··· Data under study

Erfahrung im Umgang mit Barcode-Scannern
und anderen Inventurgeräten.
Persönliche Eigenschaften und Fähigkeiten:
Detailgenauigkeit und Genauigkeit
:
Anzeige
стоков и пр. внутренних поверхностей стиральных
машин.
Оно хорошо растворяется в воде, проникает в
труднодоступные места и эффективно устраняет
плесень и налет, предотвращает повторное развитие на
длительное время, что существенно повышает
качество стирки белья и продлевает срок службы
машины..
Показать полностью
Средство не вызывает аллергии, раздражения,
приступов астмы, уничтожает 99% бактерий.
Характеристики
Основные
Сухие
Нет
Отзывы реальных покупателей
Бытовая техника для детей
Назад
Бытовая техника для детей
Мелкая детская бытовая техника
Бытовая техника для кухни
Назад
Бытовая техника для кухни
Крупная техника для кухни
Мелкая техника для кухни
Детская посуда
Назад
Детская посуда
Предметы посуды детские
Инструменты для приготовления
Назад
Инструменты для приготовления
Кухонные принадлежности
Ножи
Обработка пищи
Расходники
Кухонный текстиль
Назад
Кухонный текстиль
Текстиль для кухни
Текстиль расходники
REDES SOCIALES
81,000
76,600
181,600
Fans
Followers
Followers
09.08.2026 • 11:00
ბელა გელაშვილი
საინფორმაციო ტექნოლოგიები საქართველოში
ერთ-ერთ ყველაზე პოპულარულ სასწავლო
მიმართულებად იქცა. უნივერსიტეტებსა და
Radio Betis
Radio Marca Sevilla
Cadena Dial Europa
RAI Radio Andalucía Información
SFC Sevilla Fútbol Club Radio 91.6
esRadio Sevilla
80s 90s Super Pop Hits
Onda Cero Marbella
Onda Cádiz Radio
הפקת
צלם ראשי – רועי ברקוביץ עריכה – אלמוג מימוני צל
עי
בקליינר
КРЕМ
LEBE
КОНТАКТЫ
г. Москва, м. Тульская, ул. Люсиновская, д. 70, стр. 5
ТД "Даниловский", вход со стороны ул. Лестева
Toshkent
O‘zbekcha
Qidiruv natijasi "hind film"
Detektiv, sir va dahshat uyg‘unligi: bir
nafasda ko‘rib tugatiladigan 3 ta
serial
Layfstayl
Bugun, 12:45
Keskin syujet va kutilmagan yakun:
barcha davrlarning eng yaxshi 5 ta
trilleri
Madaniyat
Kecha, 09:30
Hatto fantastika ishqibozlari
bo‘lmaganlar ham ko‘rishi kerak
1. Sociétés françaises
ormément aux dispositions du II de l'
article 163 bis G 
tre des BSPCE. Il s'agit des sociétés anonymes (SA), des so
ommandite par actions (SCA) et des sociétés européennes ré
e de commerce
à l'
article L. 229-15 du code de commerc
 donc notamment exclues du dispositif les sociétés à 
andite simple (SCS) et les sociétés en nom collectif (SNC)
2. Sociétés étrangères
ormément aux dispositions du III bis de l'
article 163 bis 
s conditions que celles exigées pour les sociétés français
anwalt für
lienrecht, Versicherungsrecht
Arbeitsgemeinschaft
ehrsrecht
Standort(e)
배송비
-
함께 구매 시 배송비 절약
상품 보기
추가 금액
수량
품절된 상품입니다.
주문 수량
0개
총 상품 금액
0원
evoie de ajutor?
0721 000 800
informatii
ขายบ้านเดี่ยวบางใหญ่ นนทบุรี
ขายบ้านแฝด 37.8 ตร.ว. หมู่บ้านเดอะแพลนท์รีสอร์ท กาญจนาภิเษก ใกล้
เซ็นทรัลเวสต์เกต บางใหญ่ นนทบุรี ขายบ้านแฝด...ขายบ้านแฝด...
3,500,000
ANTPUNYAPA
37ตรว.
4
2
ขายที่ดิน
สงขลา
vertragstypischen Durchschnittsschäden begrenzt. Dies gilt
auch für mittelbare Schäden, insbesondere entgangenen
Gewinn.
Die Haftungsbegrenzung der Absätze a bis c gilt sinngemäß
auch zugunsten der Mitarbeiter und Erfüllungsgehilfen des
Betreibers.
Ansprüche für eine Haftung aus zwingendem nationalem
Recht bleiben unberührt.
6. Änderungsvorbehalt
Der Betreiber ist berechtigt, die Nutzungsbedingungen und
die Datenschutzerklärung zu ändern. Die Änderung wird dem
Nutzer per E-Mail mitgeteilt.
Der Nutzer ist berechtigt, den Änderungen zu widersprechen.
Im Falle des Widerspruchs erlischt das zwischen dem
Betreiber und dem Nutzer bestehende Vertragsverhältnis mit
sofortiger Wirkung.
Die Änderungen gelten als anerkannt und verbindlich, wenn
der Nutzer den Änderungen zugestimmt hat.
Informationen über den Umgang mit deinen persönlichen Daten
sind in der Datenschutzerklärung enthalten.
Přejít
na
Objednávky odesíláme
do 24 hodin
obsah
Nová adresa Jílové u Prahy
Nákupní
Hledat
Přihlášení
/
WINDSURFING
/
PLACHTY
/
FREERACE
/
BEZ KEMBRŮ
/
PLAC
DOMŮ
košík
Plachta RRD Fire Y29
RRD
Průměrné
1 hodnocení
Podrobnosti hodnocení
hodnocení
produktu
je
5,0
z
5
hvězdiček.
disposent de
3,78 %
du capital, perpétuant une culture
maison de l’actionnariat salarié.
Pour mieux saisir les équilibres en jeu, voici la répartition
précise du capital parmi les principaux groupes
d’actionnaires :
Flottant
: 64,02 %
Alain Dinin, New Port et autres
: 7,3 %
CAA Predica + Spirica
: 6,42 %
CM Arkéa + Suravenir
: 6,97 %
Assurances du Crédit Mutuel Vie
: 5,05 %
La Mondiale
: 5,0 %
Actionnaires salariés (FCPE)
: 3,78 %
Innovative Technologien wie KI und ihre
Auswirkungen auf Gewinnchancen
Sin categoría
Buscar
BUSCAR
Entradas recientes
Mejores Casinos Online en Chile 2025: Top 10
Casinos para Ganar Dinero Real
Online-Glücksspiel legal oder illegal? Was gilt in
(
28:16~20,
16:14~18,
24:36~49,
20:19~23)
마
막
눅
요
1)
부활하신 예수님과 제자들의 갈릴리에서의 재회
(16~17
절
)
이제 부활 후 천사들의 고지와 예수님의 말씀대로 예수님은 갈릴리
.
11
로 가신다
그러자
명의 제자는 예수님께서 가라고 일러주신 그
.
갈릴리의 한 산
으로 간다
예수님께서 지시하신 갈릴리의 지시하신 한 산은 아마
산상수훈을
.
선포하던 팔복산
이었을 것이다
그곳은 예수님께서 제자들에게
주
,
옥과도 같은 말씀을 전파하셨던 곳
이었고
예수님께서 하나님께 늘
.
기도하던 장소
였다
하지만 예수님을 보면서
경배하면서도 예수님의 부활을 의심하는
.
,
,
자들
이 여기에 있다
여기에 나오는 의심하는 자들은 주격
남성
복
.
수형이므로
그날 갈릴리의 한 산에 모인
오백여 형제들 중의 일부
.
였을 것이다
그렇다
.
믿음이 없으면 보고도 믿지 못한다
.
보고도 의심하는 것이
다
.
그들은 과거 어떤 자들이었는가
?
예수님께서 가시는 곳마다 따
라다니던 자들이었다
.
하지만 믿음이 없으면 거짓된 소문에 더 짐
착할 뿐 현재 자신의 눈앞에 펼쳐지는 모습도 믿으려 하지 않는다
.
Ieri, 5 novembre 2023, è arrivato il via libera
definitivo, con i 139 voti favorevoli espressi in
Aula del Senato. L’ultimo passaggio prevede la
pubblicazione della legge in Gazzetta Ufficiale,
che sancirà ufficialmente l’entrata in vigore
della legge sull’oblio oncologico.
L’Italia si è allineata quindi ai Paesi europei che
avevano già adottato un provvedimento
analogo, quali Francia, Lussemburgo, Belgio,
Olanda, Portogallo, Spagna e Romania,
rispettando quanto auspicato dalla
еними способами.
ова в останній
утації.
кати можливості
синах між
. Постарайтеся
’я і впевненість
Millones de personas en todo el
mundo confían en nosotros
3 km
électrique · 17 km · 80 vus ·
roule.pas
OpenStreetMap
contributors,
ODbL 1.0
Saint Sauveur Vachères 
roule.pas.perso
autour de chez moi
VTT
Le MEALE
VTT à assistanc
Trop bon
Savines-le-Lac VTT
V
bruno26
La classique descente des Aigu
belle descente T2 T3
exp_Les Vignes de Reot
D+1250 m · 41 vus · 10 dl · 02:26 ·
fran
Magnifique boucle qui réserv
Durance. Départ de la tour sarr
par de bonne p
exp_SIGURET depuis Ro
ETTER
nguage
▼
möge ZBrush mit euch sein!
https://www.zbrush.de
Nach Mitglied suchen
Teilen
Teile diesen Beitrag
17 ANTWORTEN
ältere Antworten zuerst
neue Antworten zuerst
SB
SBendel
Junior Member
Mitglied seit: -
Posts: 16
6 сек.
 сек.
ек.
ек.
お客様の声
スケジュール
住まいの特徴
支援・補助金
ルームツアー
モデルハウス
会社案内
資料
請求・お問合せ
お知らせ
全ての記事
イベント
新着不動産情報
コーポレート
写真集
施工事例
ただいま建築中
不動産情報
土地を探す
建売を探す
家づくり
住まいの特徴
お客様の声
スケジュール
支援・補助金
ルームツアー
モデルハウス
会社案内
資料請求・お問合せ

······

> **Task requirements**
Among the lines above, which ones hold the string "capital"? Show them.

> **Output for this task**
du capital, perpétuant une culture
précise du capital parmi les principaux groupes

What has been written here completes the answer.